*** Block opens ***
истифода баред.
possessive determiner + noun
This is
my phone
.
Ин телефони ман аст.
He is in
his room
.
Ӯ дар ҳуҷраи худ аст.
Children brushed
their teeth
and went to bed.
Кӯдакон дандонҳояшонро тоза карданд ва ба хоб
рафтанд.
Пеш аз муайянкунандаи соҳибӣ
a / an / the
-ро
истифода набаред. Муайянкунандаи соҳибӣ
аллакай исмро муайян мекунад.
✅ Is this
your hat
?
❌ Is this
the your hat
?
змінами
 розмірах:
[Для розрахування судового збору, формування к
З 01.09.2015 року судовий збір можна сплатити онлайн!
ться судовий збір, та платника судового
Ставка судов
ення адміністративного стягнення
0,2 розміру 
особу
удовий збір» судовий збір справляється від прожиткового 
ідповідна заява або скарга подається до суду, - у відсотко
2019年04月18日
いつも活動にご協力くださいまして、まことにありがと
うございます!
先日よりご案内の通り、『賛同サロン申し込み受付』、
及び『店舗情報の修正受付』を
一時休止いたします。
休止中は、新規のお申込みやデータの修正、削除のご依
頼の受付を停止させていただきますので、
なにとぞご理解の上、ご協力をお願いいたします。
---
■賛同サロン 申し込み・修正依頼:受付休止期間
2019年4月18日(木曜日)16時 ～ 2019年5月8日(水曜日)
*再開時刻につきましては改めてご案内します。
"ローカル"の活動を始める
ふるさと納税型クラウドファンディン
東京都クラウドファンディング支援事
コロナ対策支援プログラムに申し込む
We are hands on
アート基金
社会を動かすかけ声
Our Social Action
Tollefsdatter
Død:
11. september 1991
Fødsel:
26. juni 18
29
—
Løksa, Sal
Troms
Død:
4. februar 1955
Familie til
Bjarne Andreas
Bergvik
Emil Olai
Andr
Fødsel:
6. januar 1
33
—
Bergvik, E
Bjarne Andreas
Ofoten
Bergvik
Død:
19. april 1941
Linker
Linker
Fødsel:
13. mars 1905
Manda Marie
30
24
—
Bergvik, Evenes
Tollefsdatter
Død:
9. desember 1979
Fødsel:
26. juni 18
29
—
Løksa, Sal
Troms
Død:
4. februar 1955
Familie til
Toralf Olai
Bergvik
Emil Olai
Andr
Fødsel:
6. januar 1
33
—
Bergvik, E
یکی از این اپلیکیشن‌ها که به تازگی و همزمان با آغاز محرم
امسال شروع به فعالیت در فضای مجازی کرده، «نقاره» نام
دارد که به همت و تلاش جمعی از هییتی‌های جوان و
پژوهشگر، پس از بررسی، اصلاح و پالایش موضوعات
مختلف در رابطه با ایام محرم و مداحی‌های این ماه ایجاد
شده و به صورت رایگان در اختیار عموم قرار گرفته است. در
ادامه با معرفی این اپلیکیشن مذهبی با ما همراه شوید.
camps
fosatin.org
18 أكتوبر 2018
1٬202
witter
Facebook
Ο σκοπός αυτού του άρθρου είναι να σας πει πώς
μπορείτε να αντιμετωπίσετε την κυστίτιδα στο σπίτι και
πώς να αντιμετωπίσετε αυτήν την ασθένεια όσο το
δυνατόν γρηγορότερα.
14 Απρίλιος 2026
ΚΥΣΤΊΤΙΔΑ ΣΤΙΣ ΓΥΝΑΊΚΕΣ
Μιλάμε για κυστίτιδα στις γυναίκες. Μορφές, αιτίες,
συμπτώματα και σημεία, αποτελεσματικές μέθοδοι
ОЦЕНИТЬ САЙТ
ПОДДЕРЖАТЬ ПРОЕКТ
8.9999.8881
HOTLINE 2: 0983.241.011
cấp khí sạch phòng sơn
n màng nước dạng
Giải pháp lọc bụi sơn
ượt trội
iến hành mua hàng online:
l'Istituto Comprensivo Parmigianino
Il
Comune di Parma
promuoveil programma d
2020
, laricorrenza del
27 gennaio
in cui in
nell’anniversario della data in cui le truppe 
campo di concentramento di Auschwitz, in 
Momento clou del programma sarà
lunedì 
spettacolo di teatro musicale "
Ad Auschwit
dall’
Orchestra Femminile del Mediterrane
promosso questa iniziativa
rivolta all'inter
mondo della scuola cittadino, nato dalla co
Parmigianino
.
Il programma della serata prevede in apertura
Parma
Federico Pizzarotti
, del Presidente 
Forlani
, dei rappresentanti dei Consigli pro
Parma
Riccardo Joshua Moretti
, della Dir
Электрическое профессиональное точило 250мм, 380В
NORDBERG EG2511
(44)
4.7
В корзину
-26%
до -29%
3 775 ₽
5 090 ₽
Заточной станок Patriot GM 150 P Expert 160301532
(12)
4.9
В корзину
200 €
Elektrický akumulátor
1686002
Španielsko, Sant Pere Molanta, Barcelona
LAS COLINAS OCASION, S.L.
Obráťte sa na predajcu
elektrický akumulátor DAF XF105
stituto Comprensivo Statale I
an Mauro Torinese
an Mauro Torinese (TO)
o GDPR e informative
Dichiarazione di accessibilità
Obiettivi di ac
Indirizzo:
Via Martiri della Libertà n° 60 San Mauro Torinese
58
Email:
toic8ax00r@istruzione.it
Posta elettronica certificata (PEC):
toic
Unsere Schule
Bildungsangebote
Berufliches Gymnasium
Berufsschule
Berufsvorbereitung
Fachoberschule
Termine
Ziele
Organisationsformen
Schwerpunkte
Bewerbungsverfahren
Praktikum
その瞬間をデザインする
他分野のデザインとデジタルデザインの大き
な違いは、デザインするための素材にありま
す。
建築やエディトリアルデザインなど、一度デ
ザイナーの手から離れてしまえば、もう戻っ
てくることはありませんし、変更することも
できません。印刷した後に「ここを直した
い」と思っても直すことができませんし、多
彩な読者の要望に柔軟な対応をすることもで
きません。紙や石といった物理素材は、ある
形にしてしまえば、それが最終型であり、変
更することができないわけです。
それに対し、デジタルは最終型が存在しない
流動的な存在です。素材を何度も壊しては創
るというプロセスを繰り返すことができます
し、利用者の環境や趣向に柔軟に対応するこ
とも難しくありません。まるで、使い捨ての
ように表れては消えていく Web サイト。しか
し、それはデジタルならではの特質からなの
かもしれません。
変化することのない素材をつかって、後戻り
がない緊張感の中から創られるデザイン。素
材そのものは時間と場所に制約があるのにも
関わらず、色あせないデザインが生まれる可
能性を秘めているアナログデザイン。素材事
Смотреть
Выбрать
*** Block closes ***
▶ **Directive**
Write out all the records again, switching "Fødsel" to "Født" wherever it occurs. Leave every other word as it is.

▶ **Problem solution**
истифода баред.
possessive determiner + noun
This is
my phone
.
Ин телефони ман аст.
He is in
his room
.
Ӯ дар ҳуҷраи худ аст.
Children brushed
their teeth
and went to bed.
Кӯдакон дандонҳояшонро тоза карданд ва ба хоб
рафтанд.
Пеш аз муайянкунандаи соҳибӣ
a / an / the
-ро
истифода набаред. Муайянкунандаи соҳибӣ
аллакай исмро муайян мекунад.
✅ Is this
your hat
?
❌ Is this
the your hat
?
змінами
 розмірах:
[Для розрахування судового збору, формування к
З 01.09.2015 року судовий збір можна сплатити онлайн!
ться судовий збір, та платника судового
Ставка судов
ення адміністративного стягнення
0,2 розміру 
особу
удовий збір» судовий збір справляється від прожиткового 
ідповідна заява або скарга подається до суду, - у відсотко
2019年04月18日
いつも活動にご協力くださいまして、まことにありがと
うございます!
先日よりご案内の通り、『賛同サロン申し込み受付』、
及び『店舗情報の修正受付』を
一時休止いたします。
休止中は、新規のお申込みやデータの修正、削除のご依
頼の受付を停止させていただきますので、
なにとぞご理解の上、ご協力をお願いいたします。
---
■賛同サロン 申し込み・修正依頼:受付休止期間
2019年4月18日(木曜日)16時 ～ 2019年5月8日(水曜日)
*再開時刻につきましては改めてご案内します。
"ローカル"の活動を始める
ふるさと納税型クラウドファンディン
東京都クラウドファンディング支援事
コロナ対策支援プログラムに申し込む
We are hands on
アート基金
社会を動かすかけ声
Our Social Action
Tollefsdatter
Død:
11. september 1991
Født:
26. juni 18
29
—
Løksa, Sal
Troms
Død:
4. februar 1955
Familie til
Bjarne Andreas
Bergvik
Emil Olai
Andr
Født:
6. januar 1
33
—
Bergvik, E
Bjarne Andreas
Ofoten
Bergvik
Død:
19. april 1941
Linker
Linker
Født:
13. mars 1905
Manda Marie
30
24
—
Bergvik, Evenes
Tollefsdatter
Død:
9. desember 1979
Født:
26. juni 18
29
—
Løksa, Sal
Troms
Død:
4. februar 1955
Familie til
Toralf Olai
Bergvik
Emil Olai
Andr
Født:
6. januar 1
33
—
Bergvik, E
یکی از این اپلیکیشن‌ها که به تازگی و همزمان با آغاز محرم
امسال شروع به فعالیت در فضای مجازی کرده، «نقاره» نام
دارد که به همت و تلاش جمعی از هییتی‌های جوان و
پژوهشگر، پس از بررسی، اصلاح و پالایش موضوعات
مختلف در رابطه با ایام محرم و مداحی‌های این ماه ایجاد
شده و به صورت رایگان در اختیار عموم قرار گرفته است. در
ادامه با معرفی این اپلیکیشن مذهبی با ما همراه شوید.
camps
fosatin.org
18 أكتوبر 2018
1٬202
witter
Facebook
Ο σκοπός αυτού του άρθρου είναι να σας πει πώς
μπορείτε να αντιμετωπίσετε την κυστίτιδα στο σπίτι και
πώς να αντιμετωπίσετε αυτήν την ασθένεια όσο το
δυνατόν γρηγορότερα.
14 Απρίλιος 2026
ΚΥΣΤΊΤΙΔΑ ΣΤΙΣ ΓΥΝΑΊΚΕΣ
Μιλάμε για κυστίτιδα στις γυναίκες. Μορφές, αιτίες,
συμπτώματα και σημεία, αποτελεσματικές μέθοδοι
ОЦЕНИТЬ САЙТ
ПОДДЕРЖАТЬ ПРОЕКТ
8.9999.8881
HOTLINE 2: 0983.241.011
cấp khí sạch phòng sơn
n màng nước dạng
Giải pháp lọc bụi sơn
ượt trội
iến hành mua hàng online:
l'Istituto Comprensivo Parmigianino
Il
Comune di Parma
promuoveil programma d
2020
, laricorrenza del
27 gennaio
in cui in
nell’anniversario della data in cui le truppe 
campo di concentramento di Auschwitz, in 
Momento clou del programma sarà
lunedì 
spettacolo di teatro musicale "
Ad Auschwit
dall’
Orchestra Femminile del Mediterrane
promosso questa iniziativa
rivolta all'inter
mondo della scuola cittadino, nato dalla co
Parmigianino
.
Il programma della serata prevede in apertura
Parma
Federico Pizzarotti
, del Presidente 
Forlani
, dei rappresentanti dei Consigli pro
Parma
Riccardo Joshua Moretti
, della Dir
Электрическое профессиональное точило 250мм, 380В
NORDBERG EG2511
(44)
4.7
В корзину
-26%
до -29%
3 775 ₽
5 090 ₽
Заточной станок Patriot GM 150 P Expert 160301532
(12)
4.9
В корзину
200 €
Elektrický akumulátor
1686002
Španielsko, Sant Pere Molanta, Barcelona
LAS COLINAS OCASION, S.L.
Obráťte sa na predajcu
elektrický akumulátor DAF XF105
stituto Comprensivo Statale I
an Mauro Torinese
an Mauro Torinese (TO)
o GDPR e informative
Dichiarazione di accessibilità
Obiettivi di ac
Indirizzo:
Via Martiri della Libertà n° 60 San Mauro Torinese
58
Email:
toic8ax00r@istruzione.it
Posta elettronica certificata (PEC):
toic
Unsere Schule
Bildungsangebote
Berufliches Gymnasium
Berufsschule
Berufsvorbereitung
Fachoberschule
Termine
Ziele
Organisationsformen
Schwerpunkte
Bewerbungsverfahren
Praktikum
その瞬間をデザインする
他分野のデザインとデジタルデザインの大き
な違いは、デザインするための素材にありま
す。
建築やエディトリアルデザインなど、一度デ
ザイナーの手から離れてしまえば、もう戻っ
てくることはありませんし、変更することも
できません。印刷した後に「ここを直した
い」と思っても直すことができませんし、多
彩な読者の要望に柔軟な対応をすることもで
きません。紙や石といった物理素材は、ある
形にしてしまえば、それが最終型であり、変
更することができないわけです。
それに対し、デジタルは最終型が存在しない
流動的な存在です。素材を何度も壊しては創
るというプロセスを繰り返すことができます
し、利用者の環境や趣向に柔軟に対応するこ
とも難しくありません。まるで、使い捨ての
ように表れては消えていく Web サイト。しか
し、それはデジタルならではの特質からなの
かもしれません。
変化することのない素材をつかって、後戻り
がない緊張感の中から創られるデザイン。素
材そのものは時間と場所に制約があるのにも
関わらず、色あせないデザインが生まれる可
能性を秘めているアナログデザイン。素材事
Смотреть
Выбрать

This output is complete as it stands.